▶ _TASK BRIEF_:
List every line below containing "followed".

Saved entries
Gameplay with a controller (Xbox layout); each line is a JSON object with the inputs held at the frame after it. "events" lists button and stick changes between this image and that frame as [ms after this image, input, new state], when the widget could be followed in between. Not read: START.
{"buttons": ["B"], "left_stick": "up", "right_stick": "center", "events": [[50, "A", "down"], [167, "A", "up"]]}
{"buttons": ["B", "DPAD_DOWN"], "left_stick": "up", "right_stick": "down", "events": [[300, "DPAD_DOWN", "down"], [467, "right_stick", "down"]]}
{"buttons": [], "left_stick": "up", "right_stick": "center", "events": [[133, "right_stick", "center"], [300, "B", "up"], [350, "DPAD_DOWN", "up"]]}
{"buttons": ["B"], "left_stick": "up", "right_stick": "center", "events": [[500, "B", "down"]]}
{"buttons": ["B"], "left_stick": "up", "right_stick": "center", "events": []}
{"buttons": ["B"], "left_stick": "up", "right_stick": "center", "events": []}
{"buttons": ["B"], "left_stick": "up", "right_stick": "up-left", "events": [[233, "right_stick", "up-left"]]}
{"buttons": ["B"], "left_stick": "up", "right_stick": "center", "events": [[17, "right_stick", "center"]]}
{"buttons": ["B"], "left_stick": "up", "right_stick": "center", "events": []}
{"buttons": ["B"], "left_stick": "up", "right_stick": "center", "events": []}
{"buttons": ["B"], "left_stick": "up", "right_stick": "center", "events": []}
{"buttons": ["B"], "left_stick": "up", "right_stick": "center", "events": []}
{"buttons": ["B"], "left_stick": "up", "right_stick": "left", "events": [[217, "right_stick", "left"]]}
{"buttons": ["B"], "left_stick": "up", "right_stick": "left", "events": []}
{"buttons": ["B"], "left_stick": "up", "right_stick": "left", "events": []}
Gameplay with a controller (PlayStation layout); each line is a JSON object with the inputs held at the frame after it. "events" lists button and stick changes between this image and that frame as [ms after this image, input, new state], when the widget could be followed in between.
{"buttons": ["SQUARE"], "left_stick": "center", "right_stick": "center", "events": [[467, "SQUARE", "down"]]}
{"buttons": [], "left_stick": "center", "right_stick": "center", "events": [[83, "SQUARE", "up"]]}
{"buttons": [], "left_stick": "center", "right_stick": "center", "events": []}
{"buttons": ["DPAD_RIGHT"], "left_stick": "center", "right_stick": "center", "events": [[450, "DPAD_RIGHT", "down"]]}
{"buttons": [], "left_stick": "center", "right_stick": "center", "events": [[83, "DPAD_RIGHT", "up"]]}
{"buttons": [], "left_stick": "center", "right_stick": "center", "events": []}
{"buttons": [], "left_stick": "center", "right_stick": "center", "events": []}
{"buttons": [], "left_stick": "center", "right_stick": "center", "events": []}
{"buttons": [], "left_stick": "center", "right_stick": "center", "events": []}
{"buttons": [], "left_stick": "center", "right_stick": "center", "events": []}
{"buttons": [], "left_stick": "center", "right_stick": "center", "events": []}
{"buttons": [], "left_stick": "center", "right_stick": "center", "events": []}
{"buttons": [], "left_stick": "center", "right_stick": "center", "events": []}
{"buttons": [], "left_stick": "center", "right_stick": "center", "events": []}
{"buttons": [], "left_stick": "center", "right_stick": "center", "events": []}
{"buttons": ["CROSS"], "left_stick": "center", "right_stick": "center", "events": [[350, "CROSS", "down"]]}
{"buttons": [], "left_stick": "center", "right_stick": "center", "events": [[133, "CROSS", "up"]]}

▶ _ANSWER TO THIS TASK_:
Gameplay with a controller (Xbox layout); each line is a JSON object with the inputs held at the frame after it. "events" lists button and stick changes between this image and that frame as [ms after this image, input, new state], when the widget could be followed in between. Not read: START.
Gameplay with a controller (PlayStation layout); each line is a JSON object with the inputs held at the frame after it. "events" lists button and stick changes between this image and that frame as [ms after this image, input, new state], when the widget could be followed in between.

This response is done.